Early detection of liver cancer greatly improves patient outcomes, yet manual annotation of CT scans is laborious and subjective. By framing segmentation as a variational inverse problem, our approach uses a patch-based Variational Autoencoder (VAE) encoder to capture meaningful tissue features and uncertainty, and a transpose-convolution decoder to reconstruct precise tumor boundaries and output their pixel-level coordinates
Prior methods like U-Net and cascaded FCN+3D-CRF achieve strong segmentation but require large annotations, multi-stage processing, and offer no uncertainty quantification. Probabilistic U-Net introduces latent modeling but still relies on separate refinement steps. Our end-to-end VAE–transpose-convolution pipeline unifies uncertainty regularization with direct mask and coordinate output, reducing complexity and data requirements.
We leveraged the public LiTS challenge dataset (130 training, 70 test scans). To mitigate patient-level imbalance, we stratified each patient to the same number of slices by duplicating under-represented volumes.
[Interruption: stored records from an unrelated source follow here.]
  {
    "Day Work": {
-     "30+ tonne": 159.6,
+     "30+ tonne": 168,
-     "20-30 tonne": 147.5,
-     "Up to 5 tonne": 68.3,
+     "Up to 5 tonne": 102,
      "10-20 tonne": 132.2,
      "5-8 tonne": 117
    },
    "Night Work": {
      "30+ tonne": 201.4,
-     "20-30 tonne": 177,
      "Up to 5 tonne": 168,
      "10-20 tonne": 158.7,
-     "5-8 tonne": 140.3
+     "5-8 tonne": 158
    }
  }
From the liver region of each slice, we extracted 16×16-pixel patches and labeled them as “tumor” if ≥ 30 % of pixels belong to tumor masks, otherwise “non-tumor”.
- VAE Encoder
Two convolutional layers downsample each patch to an 8×8 feature map, followed by dense layers that output the latent mean μ and log-variance log σ². - Reparameterization
Latent vectors (z = μ + σ⋅ϵ) allow stochastic sampling while preserving gradient flow. - Transpose-Convolution Decoder
Two Conv2DTranspose layers upsample z back to 16×16, producing both a binary mask and explicit (x,y) coordinates for tumor regions. - Patch Classifier
A separate branch uses z, a Conv2DTranspose upsampling, and two Dense layers (with dropout and L2 regularization) to predict tumor presence via softmax. - Losses & Training
- VAE: MSE reconstruction + KL divergence to unit Gaussian
- Classifier: Cross-entropy on patch labels
We pretrained the VAE for 100 epochs, then trained the classifier (50–100 epochs) under a cyclical learning rate schedule with AdamW and early stopping.
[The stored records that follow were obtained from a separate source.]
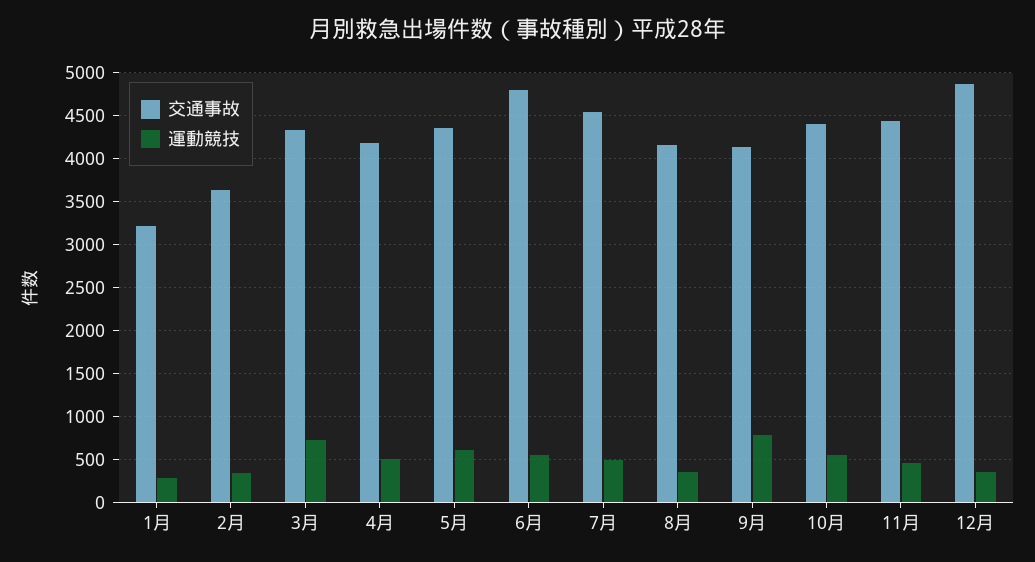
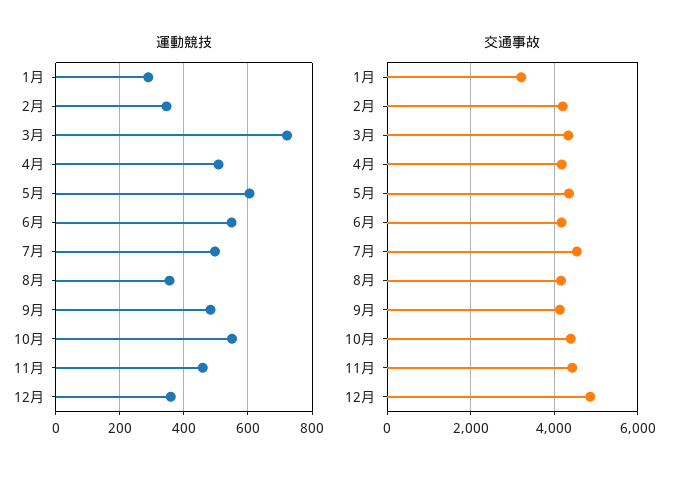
  {
    "交通事故": {
      "1月": 3200,
-     "2月": 3600,
+     "2月": 4200,
      "3月": 4300,
      "4月": 4200,
      "5月": 4400,
-     "6月": 4800,
+     "6月": 4200,
      "7月": 4500,
      "8月": 4200,
      "9月": 4100,
      "10月": 4400,
      "11月": 4400,
      "12月": 4900
    },
    "運動競技": {
      "1月": 280,
      "2月": 340,
      "3月": 720,
      "4月": 500,
      "5月": 600,
      "6月": 540,
      "7月": 500,
      "8月": 360,
-     "9月": 800,
+     "9月": 480,
      "10月": 560,
      "11月": 460,
      "12月": 360
    }
  }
Using six-fold leave-one-out cross-validation on six patients, our model achieved AUC ≥ 0.90 on four of six folds (overall competitive with U-Net and ResNet-50), while using ≈ ½ the memory and ⅔ the training time of U-Net. Qualitative examples show accurate delineation of tumor regions and highlight failure modes (e.g., blood-vessel false positives).
- Advantages: Lightweight, end-to-end uncertainty modeling, direct coordinate output.
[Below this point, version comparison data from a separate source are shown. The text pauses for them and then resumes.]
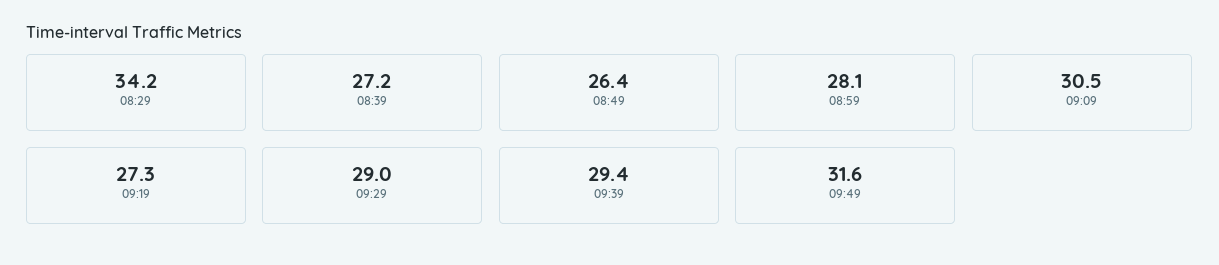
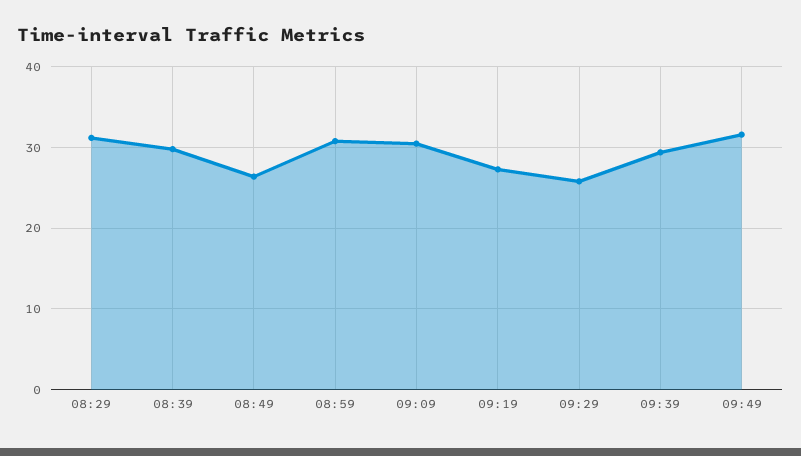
  {
-   "08:29": 34.2,
+   "08:29": 31,
-   "08:39": 27.2,
+   "08:39": 30,
    "08:49": 26.4,
-   "08:59": 28.1,
+   "08:59": 31,
    "09:09": 30.5,
    "09:19": 27.3,
-   "09:29": 29,
+   "09:29": 26,
    "09:39": 29.4,
    "09:49": 31.6
  }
- Limitations: Patch-based context loss, 2D slice independence, small cohort validation.
- Next Steps:
- Extend to 3D VAE for volumetric consistency
- Multi-task learning (joint liver/vessel/tumor segmentation)
- Incorporate attention mechanisms and pretrained backbones for hybrid latent modeling
By automating and regularizing liver tumor delineation, this VAE-based pipeline promises faster, more consistent diagnoses and lays groundwork for real-time, edge-device inference in resource-constrained clinical settings.